Don’t knock the volume: Dmitry “Vitamin D” Owens, singer-guitarist of local duo the Volume Knockers, offers the band’s slogan, which will soon adorn their shirts: Rock Out With Your Knockers Out. Indeed, the group, rounded out by drummer Neal Mashburn, aren’t sensitive folkies, nor do they play, as Owens puts it, “whiny emo.” Rather, their sound is a return to the ear-splitting power and attitude of true, heavy rock’n’roll — but with a few twists.

First of all, they are a two-piece, and while rock duos have come somewhat into vogue as of late thanks to the White Stripes, no one is pulling it off in quite the same way. “We’re a two-piece band that sounds like a hundred-piece band,” Owens says. And secondly, even though Owens describes himself as a “traditionalist” — he loves raw, blues-based rock — Mashburn is more into the groove of funk-rock and old school hip-hop. Combining their influences, the Knockers meet somewhere at the intersection of Thin Lizzy and Red Hot Chili Peppers, making them one of the more distinct musical outfits in the area. “Funkified metallic grooves,” Owens calls it.

Hard rock homecoming: Owens grew up in Ojai, playing in various bands around the county. Back then, he says, the scene around Ventura “was more vibrant for harder rock.” In the mid-’90s, he left for Tempe, Ariz., one of the cities pundits believed would become “the next Seattle.” He returned to California five years later and formed Gemini Moon. After that group split up, Owens began jamming with Mashburn, an old high school friend. Although they came in with different musical aesthetics, each influenced the other, with Owens encouraging Mashburn to play aggressively and Mashburn inspiring Owens to shred more rhythmically.

They tried out a few bassists, but they “couldn’t find the right fit,” Owens says. “We wanted someone who was pretty diverse, who could do funk and metal but have a punk edge, too.” Eventually, they decided to perform with only guitars, drums and vocals. “It ended up getting us attention, because there are generally not too many two-piece bands playing harder-edged, high-energy rock.”

Moving on up: When Owens first moved back to Ventura County, he found the thriving hard rock scene he left had begun to wither. A lot of clubs closed down; today, only a handful of places cater to heavier music, he says. But a small clutch of bands has risen recently to give Owens hope for the future. In response, he is starting an open mic night Thursdays at Ventura’s Red Cove specifically designed for groups of the heavier persuasion to use as a public rehearsal space.
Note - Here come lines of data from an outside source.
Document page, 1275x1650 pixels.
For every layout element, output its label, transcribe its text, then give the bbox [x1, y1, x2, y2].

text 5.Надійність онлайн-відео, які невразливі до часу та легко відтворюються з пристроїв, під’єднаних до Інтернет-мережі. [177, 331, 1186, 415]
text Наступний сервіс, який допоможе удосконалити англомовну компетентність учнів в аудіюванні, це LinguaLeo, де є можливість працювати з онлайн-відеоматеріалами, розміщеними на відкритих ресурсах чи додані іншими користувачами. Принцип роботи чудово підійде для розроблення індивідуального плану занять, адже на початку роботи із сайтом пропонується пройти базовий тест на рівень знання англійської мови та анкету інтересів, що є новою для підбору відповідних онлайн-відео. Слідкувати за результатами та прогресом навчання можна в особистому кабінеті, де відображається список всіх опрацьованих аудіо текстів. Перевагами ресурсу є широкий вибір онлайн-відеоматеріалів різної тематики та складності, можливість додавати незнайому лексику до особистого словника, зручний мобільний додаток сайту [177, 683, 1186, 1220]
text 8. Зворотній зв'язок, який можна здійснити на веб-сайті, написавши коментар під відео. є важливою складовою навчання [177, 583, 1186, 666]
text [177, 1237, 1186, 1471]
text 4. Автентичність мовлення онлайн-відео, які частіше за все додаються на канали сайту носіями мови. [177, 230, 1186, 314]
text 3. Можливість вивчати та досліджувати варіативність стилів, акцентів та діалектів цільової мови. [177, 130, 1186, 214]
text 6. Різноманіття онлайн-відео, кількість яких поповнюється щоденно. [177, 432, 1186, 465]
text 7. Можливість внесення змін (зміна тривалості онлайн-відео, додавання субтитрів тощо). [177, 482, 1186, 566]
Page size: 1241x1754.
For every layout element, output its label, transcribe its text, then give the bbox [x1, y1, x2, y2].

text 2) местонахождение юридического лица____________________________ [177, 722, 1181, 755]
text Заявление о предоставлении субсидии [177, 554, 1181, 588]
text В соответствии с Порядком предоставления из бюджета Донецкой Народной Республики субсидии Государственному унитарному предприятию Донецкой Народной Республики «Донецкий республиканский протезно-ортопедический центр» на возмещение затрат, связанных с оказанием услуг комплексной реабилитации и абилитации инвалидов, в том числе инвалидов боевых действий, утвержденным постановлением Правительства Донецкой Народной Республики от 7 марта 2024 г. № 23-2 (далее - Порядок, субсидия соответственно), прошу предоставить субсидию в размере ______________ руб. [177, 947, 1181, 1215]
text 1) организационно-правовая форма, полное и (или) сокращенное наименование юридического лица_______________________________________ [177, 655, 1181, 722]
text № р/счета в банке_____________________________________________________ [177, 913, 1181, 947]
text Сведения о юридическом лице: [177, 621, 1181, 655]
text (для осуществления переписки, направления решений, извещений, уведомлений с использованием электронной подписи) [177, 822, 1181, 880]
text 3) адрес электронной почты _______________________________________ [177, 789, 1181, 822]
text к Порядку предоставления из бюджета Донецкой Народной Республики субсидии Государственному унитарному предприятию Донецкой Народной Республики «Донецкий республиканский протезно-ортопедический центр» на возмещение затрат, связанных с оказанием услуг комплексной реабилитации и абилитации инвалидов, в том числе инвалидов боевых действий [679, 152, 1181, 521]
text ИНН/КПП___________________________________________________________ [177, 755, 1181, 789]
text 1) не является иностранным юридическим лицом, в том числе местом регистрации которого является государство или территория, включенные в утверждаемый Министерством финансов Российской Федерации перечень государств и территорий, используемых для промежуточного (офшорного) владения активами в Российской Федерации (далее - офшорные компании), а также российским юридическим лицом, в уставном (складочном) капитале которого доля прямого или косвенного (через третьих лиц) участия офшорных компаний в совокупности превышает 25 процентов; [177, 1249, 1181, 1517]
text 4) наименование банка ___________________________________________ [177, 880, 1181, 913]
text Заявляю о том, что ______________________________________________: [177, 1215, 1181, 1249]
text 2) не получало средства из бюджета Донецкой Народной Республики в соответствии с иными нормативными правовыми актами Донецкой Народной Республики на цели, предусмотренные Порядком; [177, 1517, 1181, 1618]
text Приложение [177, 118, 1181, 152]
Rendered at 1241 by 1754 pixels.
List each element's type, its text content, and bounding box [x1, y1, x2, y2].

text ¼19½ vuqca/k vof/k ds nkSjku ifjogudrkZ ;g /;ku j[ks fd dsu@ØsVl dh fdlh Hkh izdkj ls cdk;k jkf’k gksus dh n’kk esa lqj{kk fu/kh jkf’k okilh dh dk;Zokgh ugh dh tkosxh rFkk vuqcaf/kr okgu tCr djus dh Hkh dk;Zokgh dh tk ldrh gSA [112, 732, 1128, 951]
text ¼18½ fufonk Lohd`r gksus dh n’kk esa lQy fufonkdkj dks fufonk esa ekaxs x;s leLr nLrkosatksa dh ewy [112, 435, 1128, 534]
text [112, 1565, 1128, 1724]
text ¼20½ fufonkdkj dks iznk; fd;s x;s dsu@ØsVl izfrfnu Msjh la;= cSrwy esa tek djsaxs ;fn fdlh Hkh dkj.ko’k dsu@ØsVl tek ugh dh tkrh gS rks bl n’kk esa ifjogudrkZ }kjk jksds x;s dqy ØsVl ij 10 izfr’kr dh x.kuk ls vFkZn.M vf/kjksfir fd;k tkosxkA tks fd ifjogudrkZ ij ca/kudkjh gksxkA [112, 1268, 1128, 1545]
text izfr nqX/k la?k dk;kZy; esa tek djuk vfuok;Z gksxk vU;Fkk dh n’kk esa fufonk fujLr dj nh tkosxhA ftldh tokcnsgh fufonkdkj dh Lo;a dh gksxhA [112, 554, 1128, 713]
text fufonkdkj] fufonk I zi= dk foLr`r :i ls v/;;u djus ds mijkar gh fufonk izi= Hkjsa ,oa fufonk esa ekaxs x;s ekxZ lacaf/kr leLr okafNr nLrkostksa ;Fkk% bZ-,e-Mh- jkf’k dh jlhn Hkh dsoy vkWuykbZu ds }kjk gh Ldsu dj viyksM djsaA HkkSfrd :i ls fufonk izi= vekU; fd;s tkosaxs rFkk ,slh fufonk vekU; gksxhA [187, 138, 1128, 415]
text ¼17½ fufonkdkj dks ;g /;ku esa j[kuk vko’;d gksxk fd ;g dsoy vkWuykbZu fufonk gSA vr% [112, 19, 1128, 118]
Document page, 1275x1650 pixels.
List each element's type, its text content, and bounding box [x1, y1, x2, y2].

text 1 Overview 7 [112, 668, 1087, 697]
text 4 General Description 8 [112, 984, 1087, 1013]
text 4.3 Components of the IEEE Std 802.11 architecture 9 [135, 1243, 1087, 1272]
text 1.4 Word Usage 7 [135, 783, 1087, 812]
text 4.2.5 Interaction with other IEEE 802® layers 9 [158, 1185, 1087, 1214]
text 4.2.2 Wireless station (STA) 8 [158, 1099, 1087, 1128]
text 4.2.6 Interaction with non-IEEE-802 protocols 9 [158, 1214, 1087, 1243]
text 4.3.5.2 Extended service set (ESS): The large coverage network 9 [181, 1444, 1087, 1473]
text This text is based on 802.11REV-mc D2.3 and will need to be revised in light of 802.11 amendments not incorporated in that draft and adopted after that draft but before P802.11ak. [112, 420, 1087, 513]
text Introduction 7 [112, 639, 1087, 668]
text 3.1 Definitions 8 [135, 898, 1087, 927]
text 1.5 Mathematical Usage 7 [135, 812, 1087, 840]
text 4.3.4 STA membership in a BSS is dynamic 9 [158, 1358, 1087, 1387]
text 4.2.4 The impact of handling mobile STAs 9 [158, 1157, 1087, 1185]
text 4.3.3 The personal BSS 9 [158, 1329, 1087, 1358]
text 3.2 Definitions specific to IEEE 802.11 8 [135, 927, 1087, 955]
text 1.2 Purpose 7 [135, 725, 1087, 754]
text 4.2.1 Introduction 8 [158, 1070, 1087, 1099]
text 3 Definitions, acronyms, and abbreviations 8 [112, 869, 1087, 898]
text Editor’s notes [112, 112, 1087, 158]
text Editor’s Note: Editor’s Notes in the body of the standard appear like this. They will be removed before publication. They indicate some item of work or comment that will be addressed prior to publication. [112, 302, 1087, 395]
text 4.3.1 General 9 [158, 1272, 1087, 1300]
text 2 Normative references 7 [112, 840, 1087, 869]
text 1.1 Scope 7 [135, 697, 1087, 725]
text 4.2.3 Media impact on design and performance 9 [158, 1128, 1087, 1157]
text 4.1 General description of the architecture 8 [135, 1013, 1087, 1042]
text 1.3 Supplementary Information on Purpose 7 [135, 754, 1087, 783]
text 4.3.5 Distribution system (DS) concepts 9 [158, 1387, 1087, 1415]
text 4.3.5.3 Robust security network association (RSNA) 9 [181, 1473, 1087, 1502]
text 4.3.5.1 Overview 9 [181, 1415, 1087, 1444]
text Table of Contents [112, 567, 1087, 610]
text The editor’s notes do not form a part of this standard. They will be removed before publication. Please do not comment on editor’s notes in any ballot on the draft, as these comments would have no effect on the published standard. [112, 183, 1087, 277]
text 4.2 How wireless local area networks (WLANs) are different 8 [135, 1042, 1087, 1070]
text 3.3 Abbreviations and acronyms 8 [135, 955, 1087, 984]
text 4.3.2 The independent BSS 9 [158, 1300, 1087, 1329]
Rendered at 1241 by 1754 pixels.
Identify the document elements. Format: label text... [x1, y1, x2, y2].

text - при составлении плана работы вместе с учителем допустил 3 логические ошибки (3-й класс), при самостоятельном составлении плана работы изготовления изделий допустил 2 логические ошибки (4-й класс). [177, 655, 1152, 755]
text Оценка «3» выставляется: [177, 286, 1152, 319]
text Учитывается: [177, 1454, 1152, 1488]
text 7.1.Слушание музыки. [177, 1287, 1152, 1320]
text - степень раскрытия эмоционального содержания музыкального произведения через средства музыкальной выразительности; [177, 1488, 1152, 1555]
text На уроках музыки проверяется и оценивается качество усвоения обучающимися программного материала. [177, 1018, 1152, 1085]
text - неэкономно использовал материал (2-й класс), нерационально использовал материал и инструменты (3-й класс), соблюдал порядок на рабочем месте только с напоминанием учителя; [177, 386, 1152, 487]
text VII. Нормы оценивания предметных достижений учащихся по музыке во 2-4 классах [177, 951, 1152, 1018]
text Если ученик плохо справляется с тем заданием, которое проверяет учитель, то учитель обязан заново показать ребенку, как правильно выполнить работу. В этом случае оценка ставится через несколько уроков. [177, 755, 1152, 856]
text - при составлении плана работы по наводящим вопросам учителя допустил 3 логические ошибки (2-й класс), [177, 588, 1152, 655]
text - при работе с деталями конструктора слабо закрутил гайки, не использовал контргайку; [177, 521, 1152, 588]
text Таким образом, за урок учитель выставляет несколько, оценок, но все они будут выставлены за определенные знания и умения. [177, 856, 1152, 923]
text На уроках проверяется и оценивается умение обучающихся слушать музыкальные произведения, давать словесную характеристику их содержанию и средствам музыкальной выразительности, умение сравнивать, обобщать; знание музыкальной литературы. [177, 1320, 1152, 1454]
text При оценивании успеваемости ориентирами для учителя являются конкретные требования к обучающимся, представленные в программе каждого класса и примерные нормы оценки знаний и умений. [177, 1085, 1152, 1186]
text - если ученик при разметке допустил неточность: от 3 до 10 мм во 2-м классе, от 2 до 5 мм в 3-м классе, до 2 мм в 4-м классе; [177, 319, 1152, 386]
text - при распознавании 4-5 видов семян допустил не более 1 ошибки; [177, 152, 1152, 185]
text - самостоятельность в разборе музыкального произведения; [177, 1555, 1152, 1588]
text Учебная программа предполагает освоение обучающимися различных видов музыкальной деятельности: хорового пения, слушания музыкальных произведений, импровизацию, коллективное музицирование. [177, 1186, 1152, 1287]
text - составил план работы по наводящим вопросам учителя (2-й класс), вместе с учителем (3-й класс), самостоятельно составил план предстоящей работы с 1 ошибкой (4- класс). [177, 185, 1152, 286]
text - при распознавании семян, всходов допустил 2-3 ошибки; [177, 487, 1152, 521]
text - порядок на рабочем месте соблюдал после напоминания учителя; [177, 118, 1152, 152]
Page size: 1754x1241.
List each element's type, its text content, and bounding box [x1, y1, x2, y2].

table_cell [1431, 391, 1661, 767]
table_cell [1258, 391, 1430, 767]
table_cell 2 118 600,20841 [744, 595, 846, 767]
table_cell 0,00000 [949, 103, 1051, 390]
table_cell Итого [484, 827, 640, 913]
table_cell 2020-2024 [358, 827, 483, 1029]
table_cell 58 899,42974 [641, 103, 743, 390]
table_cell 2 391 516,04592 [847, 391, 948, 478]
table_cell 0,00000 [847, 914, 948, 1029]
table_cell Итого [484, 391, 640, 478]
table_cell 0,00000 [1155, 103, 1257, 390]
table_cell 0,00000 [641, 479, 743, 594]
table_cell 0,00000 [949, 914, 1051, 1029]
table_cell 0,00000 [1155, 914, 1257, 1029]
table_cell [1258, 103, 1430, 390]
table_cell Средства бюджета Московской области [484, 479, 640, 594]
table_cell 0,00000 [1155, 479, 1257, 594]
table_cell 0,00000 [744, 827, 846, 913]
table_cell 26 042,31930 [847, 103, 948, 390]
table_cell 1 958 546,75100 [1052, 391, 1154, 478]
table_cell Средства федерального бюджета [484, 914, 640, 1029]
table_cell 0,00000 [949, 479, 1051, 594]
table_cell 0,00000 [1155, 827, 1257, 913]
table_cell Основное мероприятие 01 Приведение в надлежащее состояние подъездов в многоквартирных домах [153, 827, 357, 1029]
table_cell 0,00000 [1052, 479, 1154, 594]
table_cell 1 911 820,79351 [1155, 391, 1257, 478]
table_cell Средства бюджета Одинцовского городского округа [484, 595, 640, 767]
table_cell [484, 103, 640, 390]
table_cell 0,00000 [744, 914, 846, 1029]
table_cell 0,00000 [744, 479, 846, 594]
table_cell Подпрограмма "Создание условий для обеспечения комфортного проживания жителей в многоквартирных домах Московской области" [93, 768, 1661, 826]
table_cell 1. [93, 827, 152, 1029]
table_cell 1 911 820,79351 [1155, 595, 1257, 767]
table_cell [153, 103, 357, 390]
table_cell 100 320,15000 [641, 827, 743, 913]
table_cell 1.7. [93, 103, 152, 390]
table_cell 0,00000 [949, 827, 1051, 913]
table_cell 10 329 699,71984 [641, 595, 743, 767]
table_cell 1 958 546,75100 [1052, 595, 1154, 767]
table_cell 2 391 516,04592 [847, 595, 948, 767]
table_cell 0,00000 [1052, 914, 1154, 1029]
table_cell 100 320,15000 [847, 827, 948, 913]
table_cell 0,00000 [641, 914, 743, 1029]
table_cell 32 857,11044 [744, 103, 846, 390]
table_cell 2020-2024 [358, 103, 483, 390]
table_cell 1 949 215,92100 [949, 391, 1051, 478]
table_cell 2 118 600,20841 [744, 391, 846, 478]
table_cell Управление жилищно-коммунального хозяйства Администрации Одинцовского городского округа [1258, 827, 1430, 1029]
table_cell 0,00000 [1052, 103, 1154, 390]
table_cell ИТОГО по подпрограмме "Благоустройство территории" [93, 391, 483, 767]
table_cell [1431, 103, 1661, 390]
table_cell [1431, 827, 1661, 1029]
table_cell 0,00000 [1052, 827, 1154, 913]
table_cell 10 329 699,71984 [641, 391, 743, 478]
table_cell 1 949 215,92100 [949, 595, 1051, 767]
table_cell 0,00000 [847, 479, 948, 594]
Still, Owens is hoping to relocate to Hollywood soon in hopes of pushing the band to the next level. It is there, naturally, that the Volume Knockers have received their best reactions, such as at a recent Knitting Factory gig, where the audience moshed and danced along to their bludgeoning grooves despite having no idea who they were. The band is currently recording an album at a studio in Glendale, and will be returning to the Knitting Factory on Sept. 29, where they plan to prove that hard rock is making a comeback — in the form of “funkified metallic grooves.”